→ **PROBLEM A**: According to the Medifast passage below, how many years did Michael MacDonald spend at Xerox?
→ **PROBLEM B**: Print the portion of the Medifast passage below, starting with "You’re an executive" and going on through "unsubstantiated advertising claims.".

→ **SELECTED EXCERPT**:
You’re an executive vice president at an office supply firm with a seat on the board of Medifast, a weight-loss foods company your older brother leads. One day, your brother calls with the kind of news that changes everything—he’s been diagnosed with terminal cancer and wants you to take over his role. You’re suddenly faced with leading a public company in which your family holds a 10 percent stake, and where your niece—with 10 years tenure under her belt—is currently serving as president. Complicating matters, performance is slipping and the company is under investigation by the FTC for unsubstantiated advertising claims.
Michael MacDonald was no stranger to operational challenges when he got that momentous phone call in 2011, having spent 33 years at Xerox, where he led the 2003-2004 turnaround of its $6.5 billion North American Solutions Group division. While he had worked closely with Anne Mulcahy, he had never been involved in governance. “The regulatory aspect of being CEO of a public company was probably my biggest learning curve,” he reflects. “I wasn’t involved in that area at Xerox.”
The company he was coming into also faced a learning curve. Something of a hybrid of its two much larger competitors—Nutrisystem and Weight Watchers, Medifast offers portion-controlled meal replacements marketed through brick-and-mortar weight loss centers, as well as online and through its networks of physicians and active health coaches. At the time of the CEO transition, the company was in the midst of an ambitious rollout of company-owned clinics—a strategy MacDonald quickly assessed as potentially disastrous. “We had built more than 40 clinics in less than 12 months, but I saw that model was not going to work,” he explains. “We were heading for a $9 million profit hit.”

Extracted page text data
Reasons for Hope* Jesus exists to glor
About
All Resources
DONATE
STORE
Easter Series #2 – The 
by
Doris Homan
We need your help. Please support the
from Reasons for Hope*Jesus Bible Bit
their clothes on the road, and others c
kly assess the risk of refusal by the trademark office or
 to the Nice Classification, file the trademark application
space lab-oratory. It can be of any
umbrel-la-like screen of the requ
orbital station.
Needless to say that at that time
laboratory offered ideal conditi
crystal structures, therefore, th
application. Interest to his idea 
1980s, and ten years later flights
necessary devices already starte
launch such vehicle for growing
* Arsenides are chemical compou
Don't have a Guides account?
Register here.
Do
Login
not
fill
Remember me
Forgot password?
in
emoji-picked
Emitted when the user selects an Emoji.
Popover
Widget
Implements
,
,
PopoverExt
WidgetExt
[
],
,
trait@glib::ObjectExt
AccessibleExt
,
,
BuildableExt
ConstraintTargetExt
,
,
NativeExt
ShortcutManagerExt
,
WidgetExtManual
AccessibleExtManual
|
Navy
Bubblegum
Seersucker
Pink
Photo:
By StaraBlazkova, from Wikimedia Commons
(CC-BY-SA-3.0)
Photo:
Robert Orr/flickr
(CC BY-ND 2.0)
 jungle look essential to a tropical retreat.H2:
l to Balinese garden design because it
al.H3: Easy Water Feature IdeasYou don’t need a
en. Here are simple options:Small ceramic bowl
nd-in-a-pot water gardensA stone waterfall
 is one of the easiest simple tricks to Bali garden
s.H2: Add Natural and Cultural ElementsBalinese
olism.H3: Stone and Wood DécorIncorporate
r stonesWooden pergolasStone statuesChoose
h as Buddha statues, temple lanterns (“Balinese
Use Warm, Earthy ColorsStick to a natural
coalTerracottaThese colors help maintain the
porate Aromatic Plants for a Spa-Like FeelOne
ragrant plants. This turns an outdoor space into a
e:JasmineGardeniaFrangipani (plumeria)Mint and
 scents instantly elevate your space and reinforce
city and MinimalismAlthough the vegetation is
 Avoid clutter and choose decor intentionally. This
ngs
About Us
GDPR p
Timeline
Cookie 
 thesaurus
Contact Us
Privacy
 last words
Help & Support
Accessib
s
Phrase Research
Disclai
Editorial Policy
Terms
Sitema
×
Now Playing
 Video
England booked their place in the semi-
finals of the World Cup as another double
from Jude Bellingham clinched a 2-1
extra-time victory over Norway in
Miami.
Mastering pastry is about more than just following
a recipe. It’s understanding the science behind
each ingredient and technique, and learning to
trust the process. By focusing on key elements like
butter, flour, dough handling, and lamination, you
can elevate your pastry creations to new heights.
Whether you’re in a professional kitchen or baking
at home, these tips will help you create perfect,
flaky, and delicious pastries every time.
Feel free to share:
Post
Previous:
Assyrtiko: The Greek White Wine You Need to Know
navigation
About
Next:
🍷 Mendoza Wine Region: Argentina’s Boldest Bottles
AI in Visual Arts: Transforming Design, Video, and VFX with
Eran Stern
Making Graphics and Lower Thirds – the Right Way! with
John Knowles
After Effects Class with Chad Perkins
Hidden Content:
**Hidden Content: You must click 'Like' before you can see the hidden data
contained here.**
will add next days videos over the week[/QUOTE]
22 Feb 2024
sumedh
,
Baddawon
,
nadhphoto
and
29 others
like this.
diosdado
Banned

---

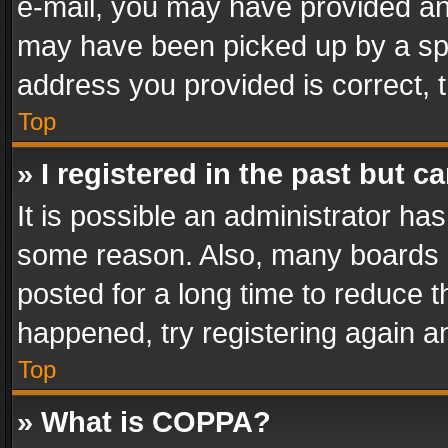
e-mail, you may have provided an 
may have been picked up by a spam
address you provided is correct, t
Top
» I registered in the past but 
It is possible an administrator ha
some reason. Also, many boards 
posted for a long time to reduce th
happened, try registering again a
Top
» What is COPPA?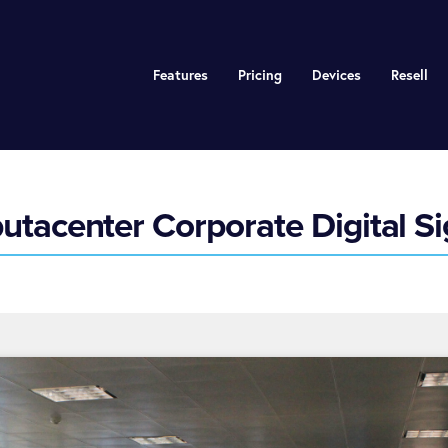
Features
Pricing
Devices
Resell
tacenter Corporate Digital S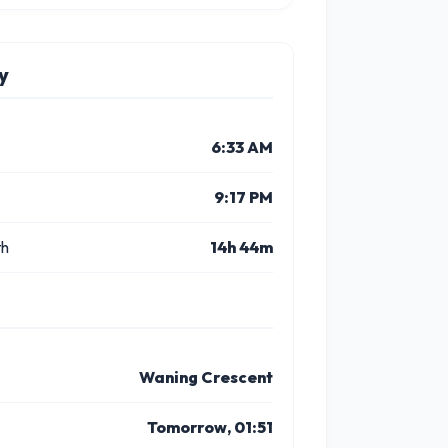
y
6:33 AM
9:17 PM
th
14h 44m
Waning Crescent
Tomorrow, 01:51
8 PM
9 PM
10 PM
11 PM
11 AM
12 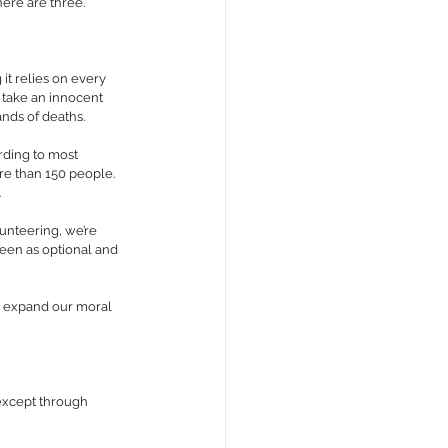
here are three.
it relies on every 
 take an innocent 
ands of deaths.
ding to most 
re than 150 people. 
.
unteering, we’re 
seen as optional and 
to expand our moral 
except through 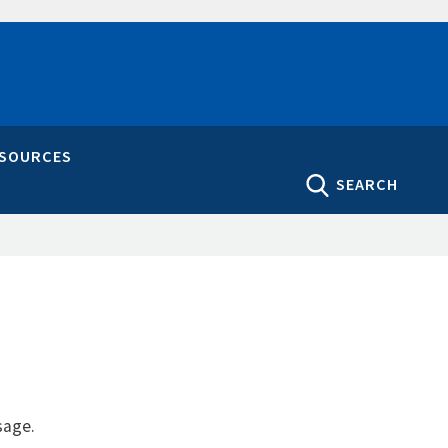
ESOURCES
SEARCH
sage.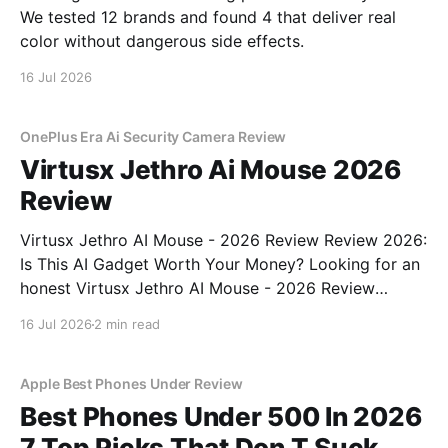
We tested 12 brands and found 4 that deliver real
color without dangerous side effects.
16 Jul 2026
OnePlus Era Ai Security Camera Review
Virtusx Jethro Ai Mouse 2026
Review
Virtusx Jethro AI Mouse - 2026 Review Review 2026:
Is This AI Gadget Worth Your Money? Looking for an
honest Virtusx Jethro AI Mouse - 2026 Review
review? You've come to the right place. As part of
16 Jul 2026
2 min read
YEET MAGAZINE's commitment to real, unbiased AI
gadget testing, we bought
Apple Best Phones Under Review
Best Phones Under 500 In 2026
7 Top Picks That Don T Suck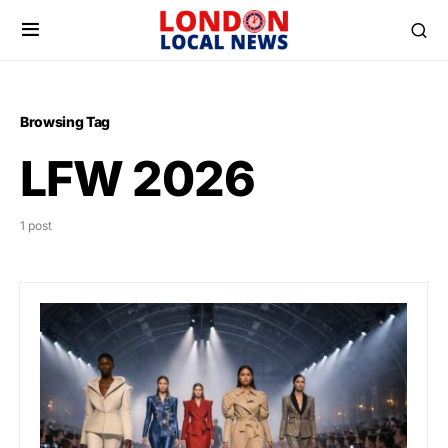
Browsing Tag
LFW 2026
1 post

→ **REPLY A**: He spent 33 years at Xerox.

→ **REPLY B**:
You’re an executive vice president at an office supply firm with a seat on the board of Medifast, a weight-loss foods company your older brother leads. One day, your brother calls with the kind of news that changes everything—he’s been diagnosed with terminal cancer and wants you to take over his role. You’re suddenly faced with leading a public company in which your family holds a 10 percent stake, and where your niece—with 10 years tenure under her belt—is currently serving as president. Complicating matters, performance is slipping and the company is under investigation by the FTC for unsubstantiated advertising claims.